BEGIN Source material
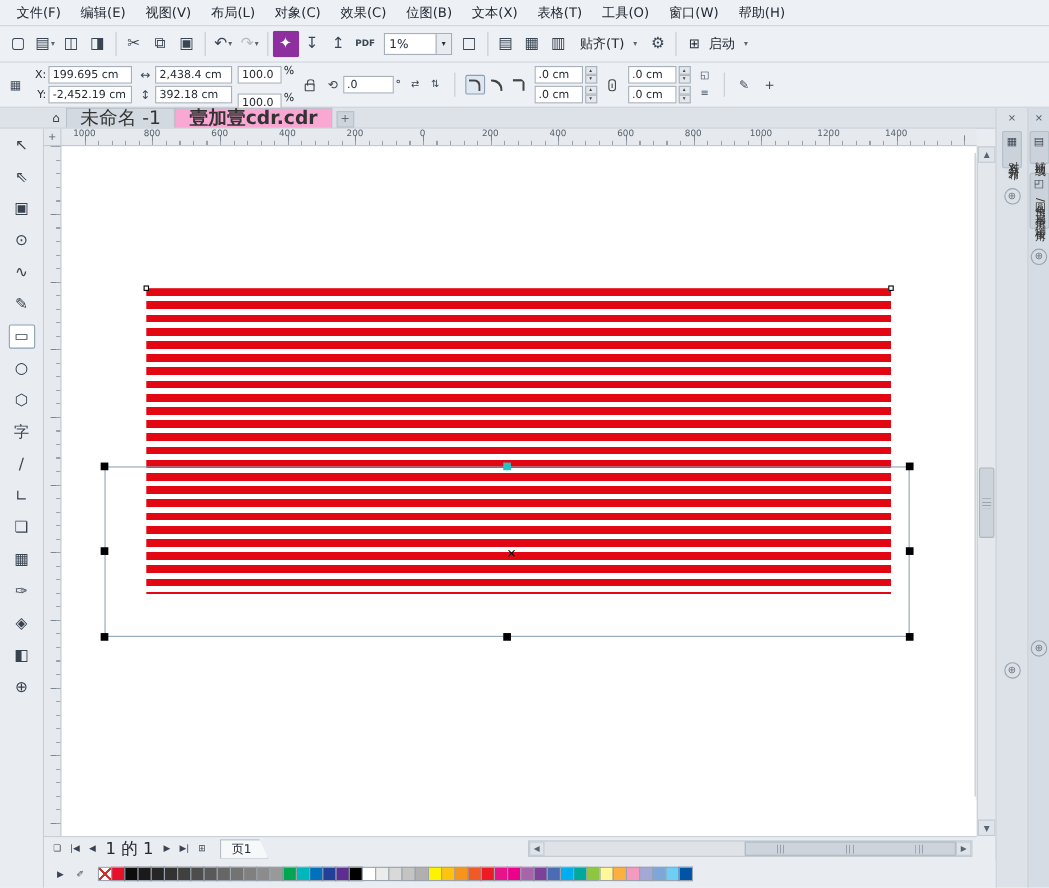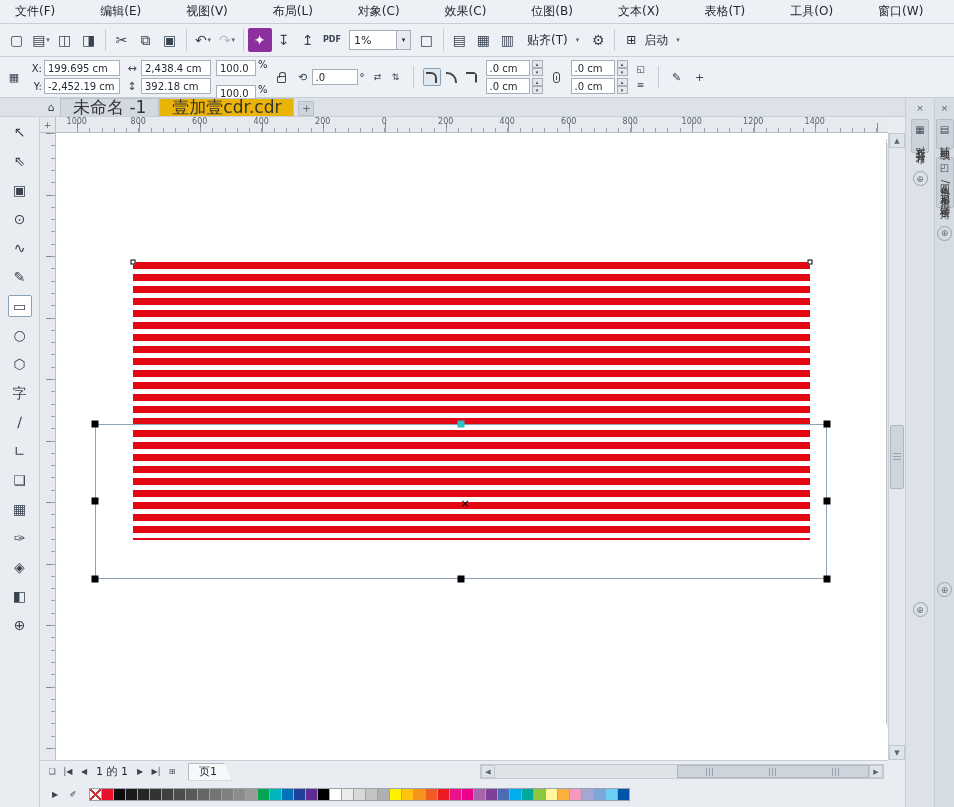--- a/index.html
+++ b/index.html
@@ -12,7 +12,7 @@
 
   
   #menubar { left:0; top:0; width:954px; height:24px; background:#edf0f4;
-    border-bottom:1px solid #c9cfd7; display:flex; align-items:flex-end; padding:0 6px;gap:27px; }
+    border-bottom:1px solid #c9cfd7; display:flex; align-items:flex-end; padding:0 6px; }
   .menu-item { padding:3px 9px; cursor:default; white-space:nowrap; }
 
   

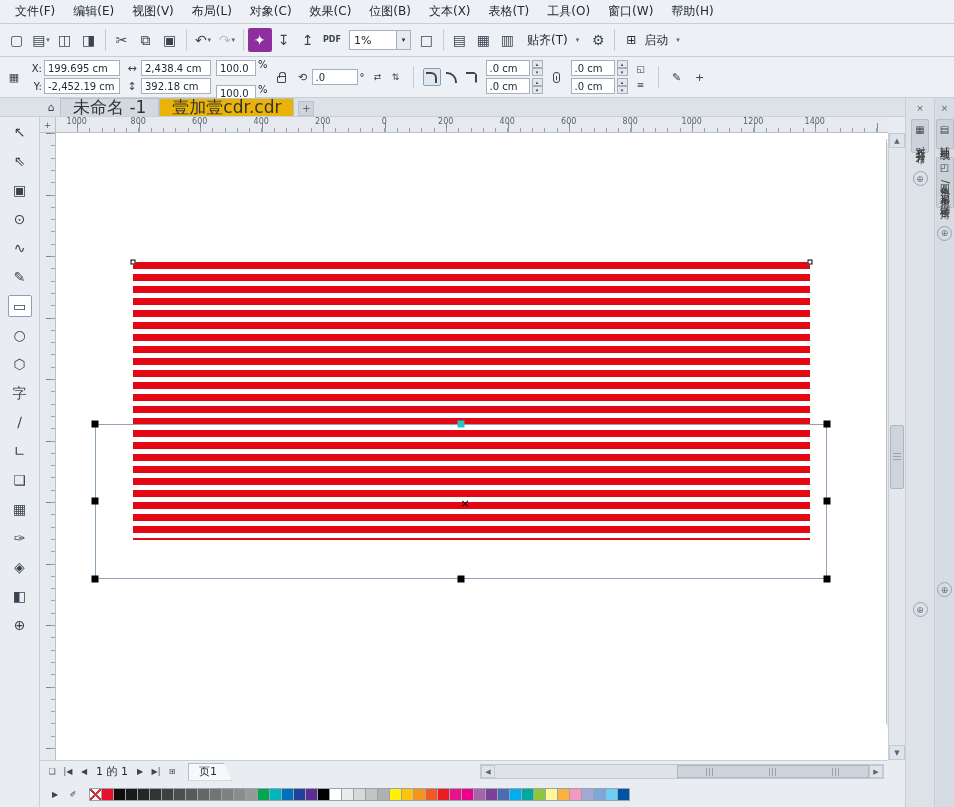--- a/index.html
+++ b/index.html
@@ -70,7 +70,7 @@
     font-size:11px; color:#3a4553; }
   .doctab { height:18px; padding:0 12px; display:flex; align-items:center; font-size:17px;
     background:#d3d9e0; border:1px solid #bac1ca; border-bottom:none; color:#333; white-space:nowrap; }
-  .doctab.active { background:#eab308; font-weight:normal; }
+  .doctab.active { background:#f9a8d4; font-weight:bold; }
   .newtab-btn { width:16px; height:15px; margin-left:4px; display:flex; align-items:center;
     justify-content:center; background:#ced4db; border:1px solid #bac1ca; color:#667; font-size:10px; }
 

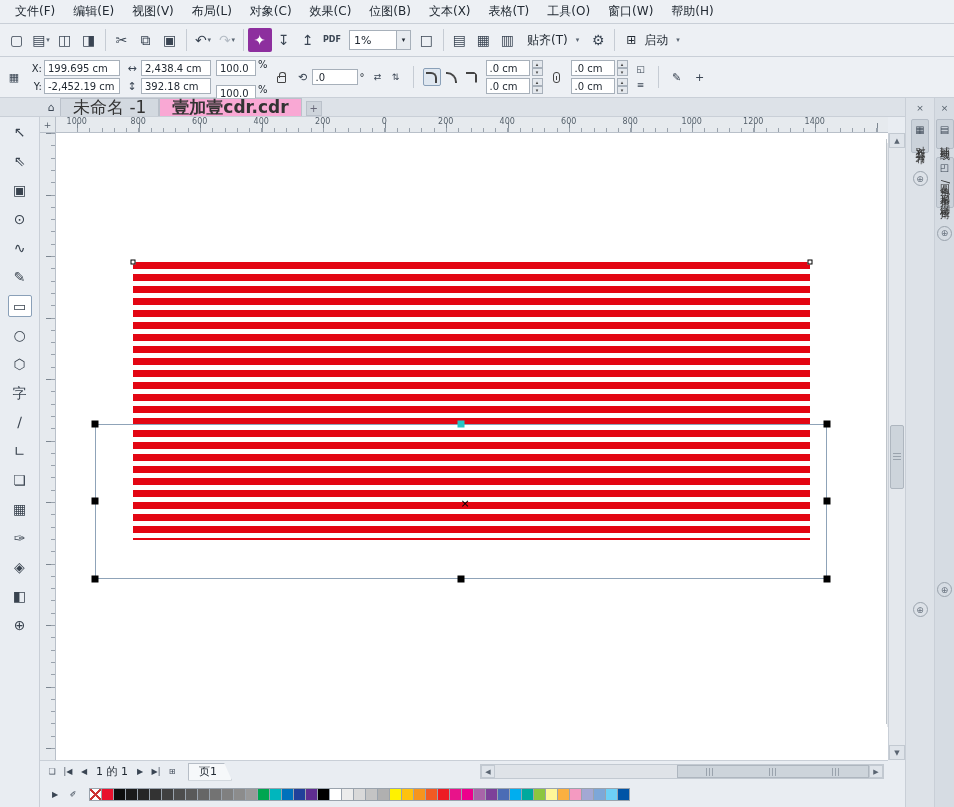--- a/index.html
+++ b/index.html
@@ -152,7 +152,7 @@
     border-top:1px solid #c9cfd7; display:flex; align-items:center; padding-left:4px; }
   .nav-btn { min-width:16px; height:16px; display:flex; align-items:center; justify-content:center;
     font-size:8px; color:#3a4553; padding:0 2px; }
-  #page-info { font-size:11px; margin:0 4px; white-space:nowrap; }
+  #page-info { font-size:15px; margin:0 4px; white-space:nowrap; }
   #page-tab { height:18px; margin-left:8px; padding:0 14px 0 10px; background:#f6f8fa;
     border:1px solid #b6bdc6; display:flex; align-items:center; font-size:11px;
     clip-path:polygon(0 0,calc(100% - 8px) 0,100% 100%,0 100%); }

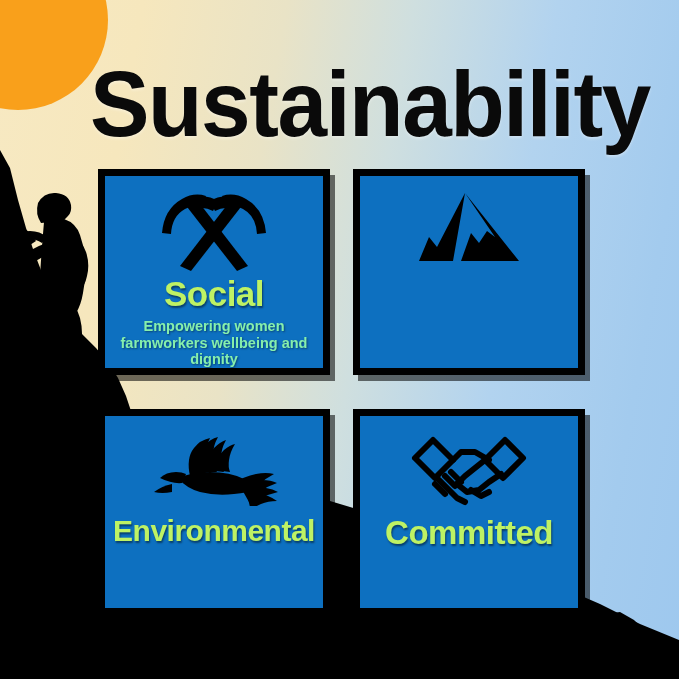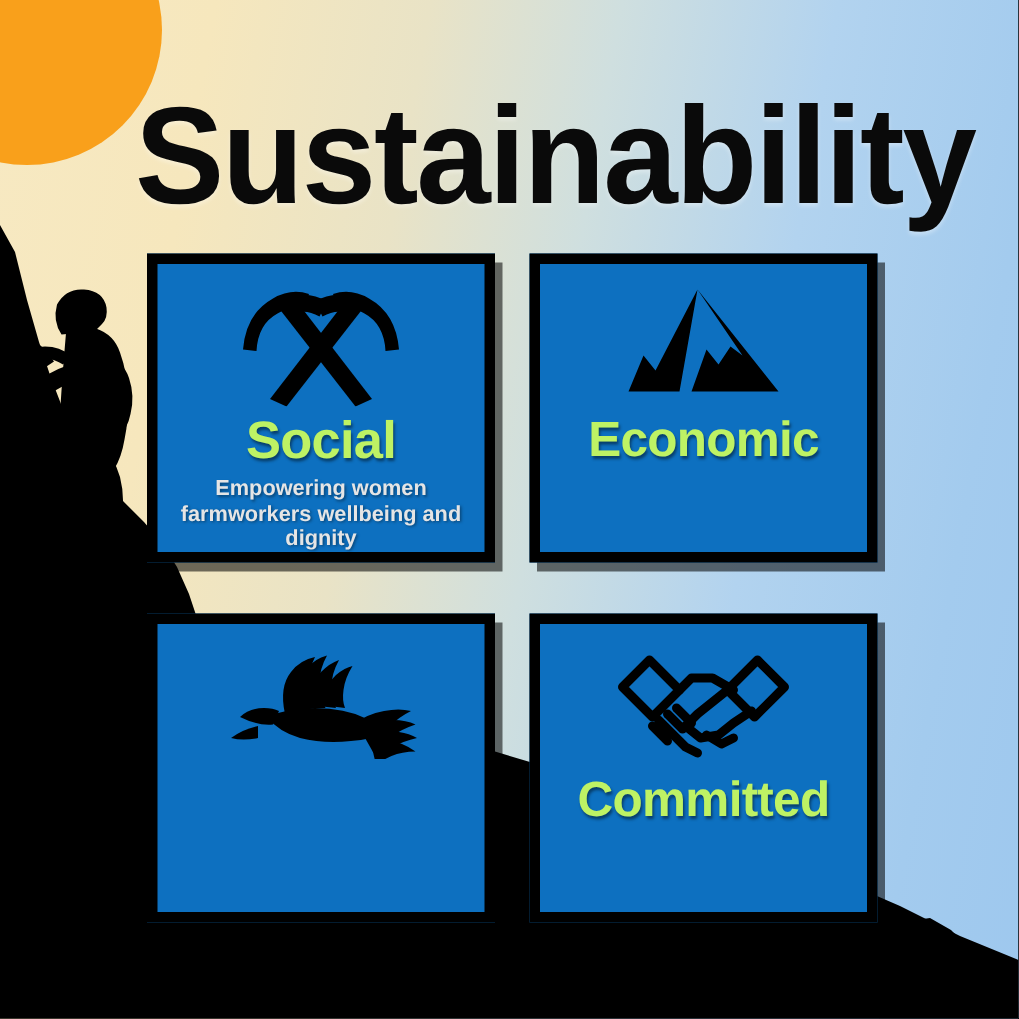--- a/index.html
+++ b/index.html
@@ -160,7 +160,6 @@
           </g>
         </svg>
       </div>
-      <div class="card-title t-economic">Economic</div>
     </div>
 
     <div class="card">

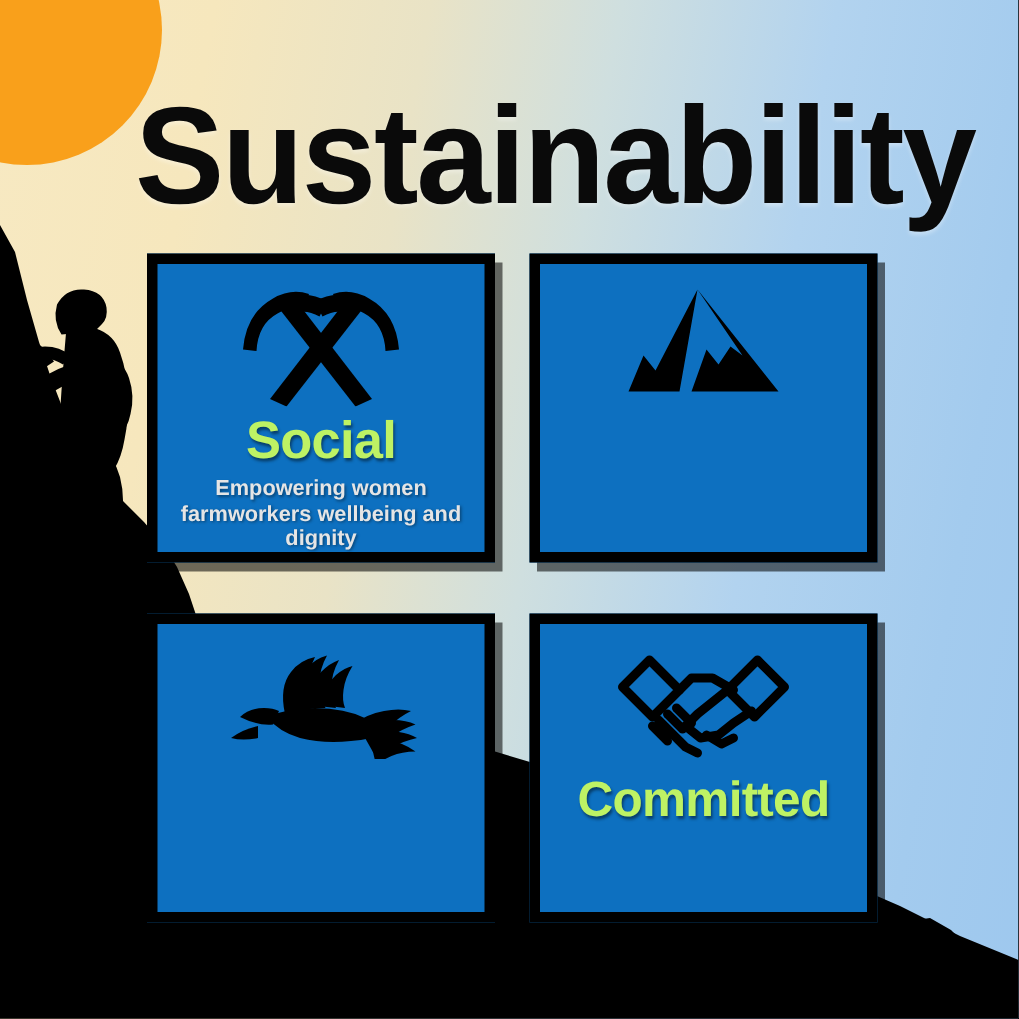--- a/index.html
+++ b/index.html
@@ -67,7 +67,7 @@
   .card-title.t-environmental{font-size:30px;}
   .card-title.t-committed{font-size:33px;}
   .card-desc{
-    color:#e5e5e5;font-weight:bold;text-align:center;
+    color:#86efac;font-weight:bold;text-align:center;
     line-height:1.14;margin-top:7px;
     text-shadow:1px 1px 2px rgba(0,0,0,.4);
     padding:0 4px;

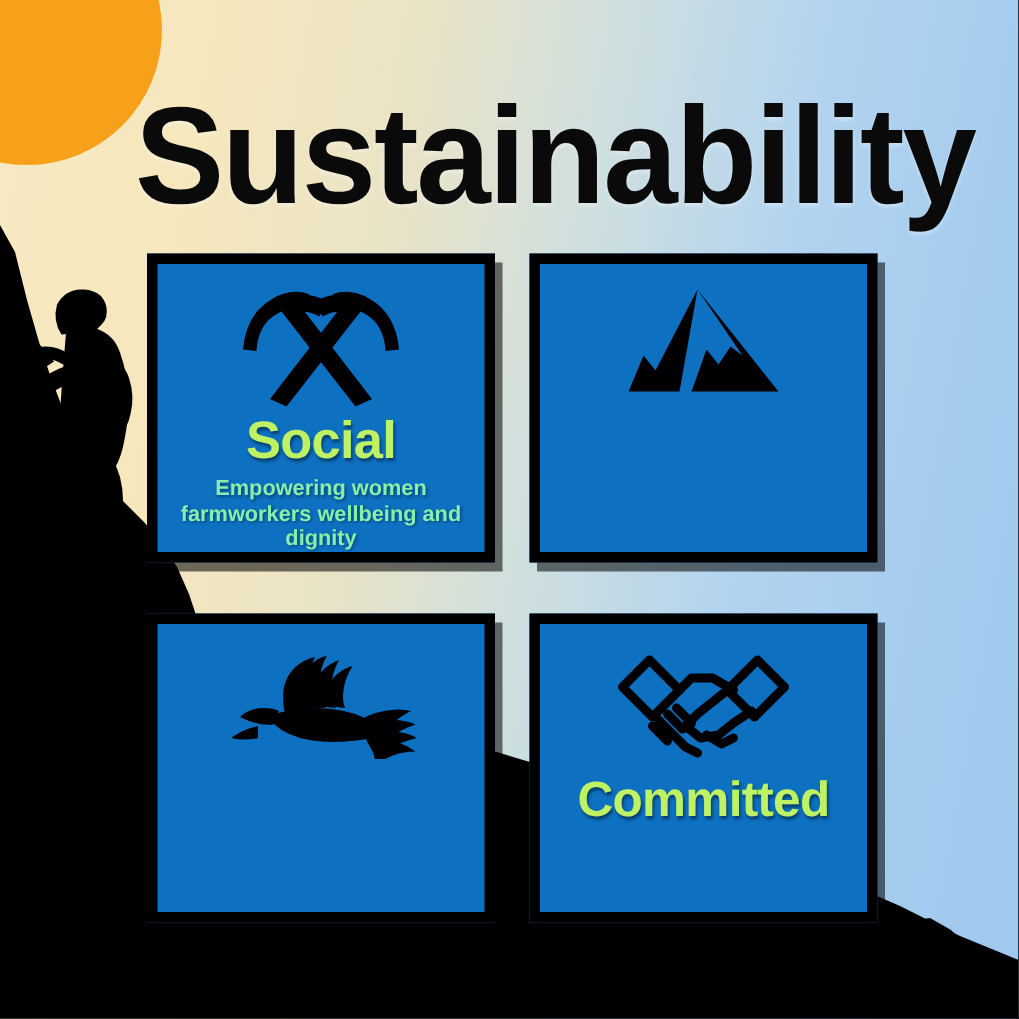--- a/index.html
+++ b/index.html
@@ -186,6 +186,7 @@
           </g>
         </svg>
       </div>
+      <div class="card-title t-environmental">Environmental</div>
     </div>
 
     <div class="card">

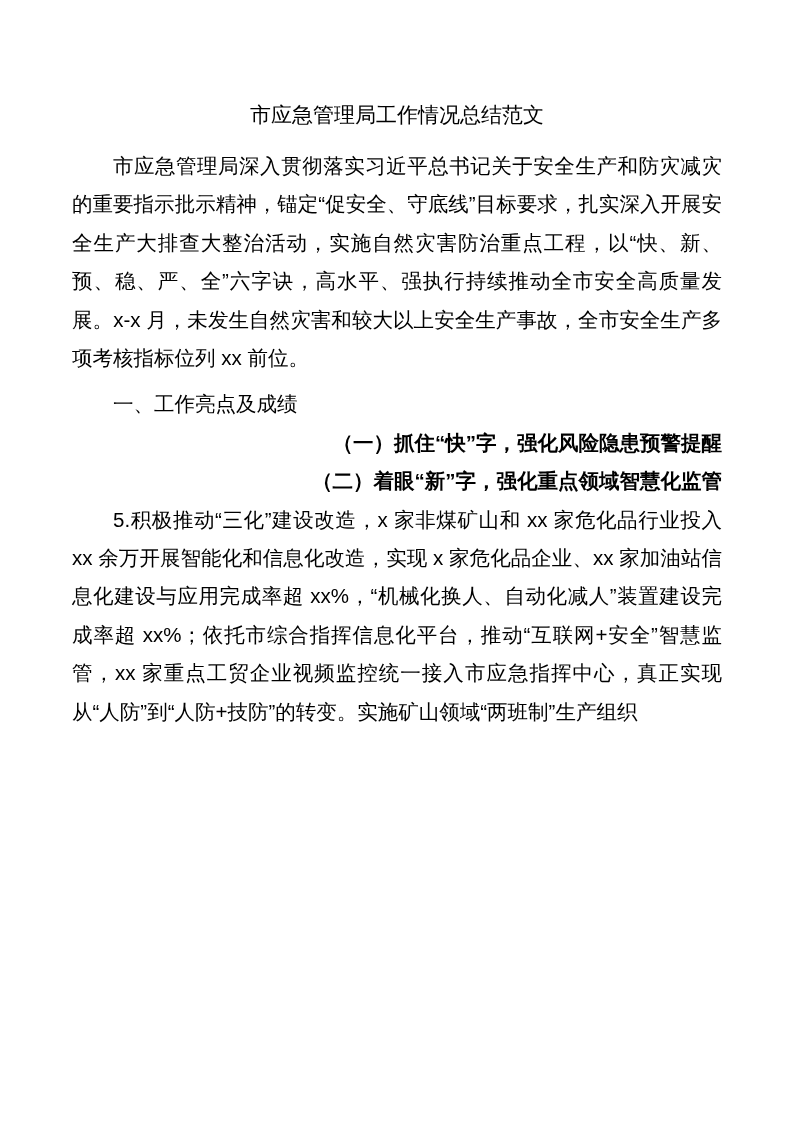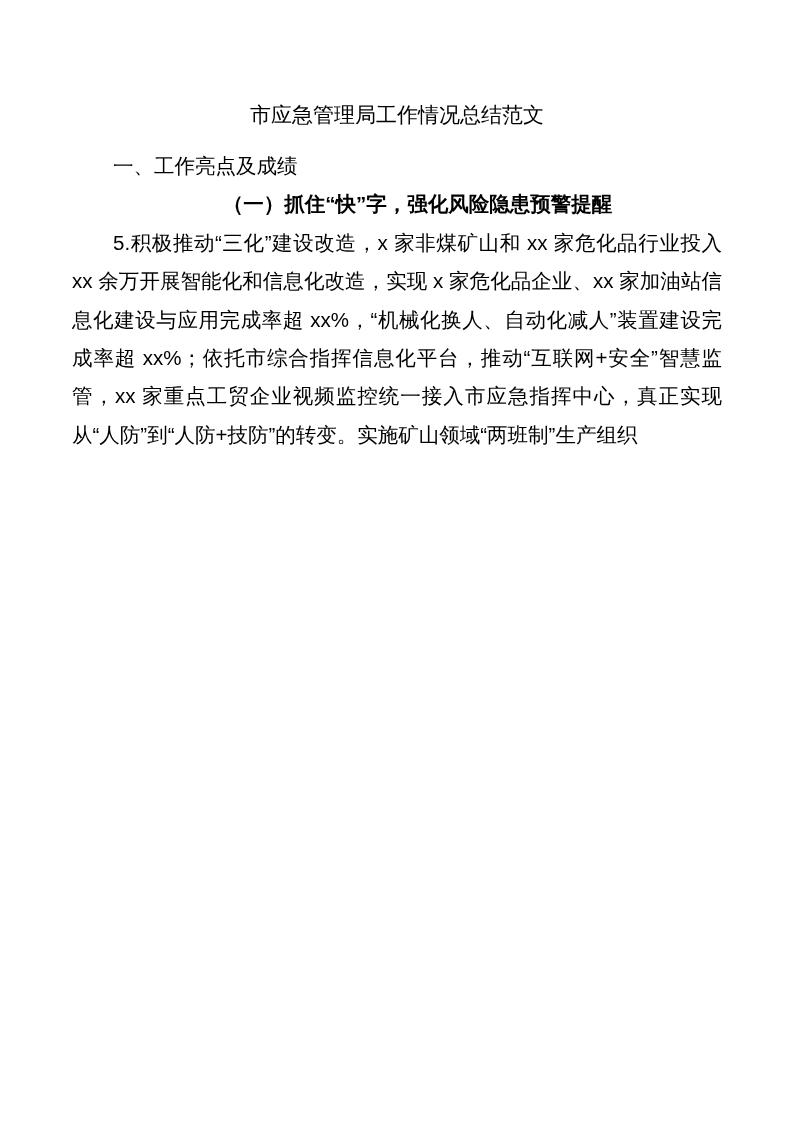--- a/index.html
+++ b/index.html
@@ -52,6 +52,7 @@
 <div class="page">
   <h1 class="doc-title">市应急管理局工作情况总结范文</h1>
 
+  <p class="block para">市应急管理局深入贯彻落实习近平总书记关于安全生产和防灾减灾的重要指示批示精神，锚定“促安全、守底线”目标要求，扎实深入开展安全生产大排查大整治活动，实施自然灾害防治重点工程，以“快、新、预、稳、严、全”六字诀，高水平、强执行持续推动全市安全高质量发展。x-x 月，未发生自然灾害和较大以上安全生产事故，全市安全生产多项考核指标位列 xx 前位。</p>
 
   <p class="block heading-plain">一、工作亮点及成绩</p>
END Source material
**Task to carry out**
Only the lines from the first line of the data above through the line with "align-items:flex-end; padding:0 6px;gap:27px;" should appear in the answer, retyped exactly, with every picture left out.

**Completed exercise**
--- a/index.html
+++ b/index.html
@@ -12,7 +12,7 @@
 
   
   #menubar { left:0; top:0; width:954px; height:24px; background:#edf0f4;
-    border-bottom:1px solid #c9cfd7; display:flex; align-items:flex-end; padding:0 6px;gap:27px; }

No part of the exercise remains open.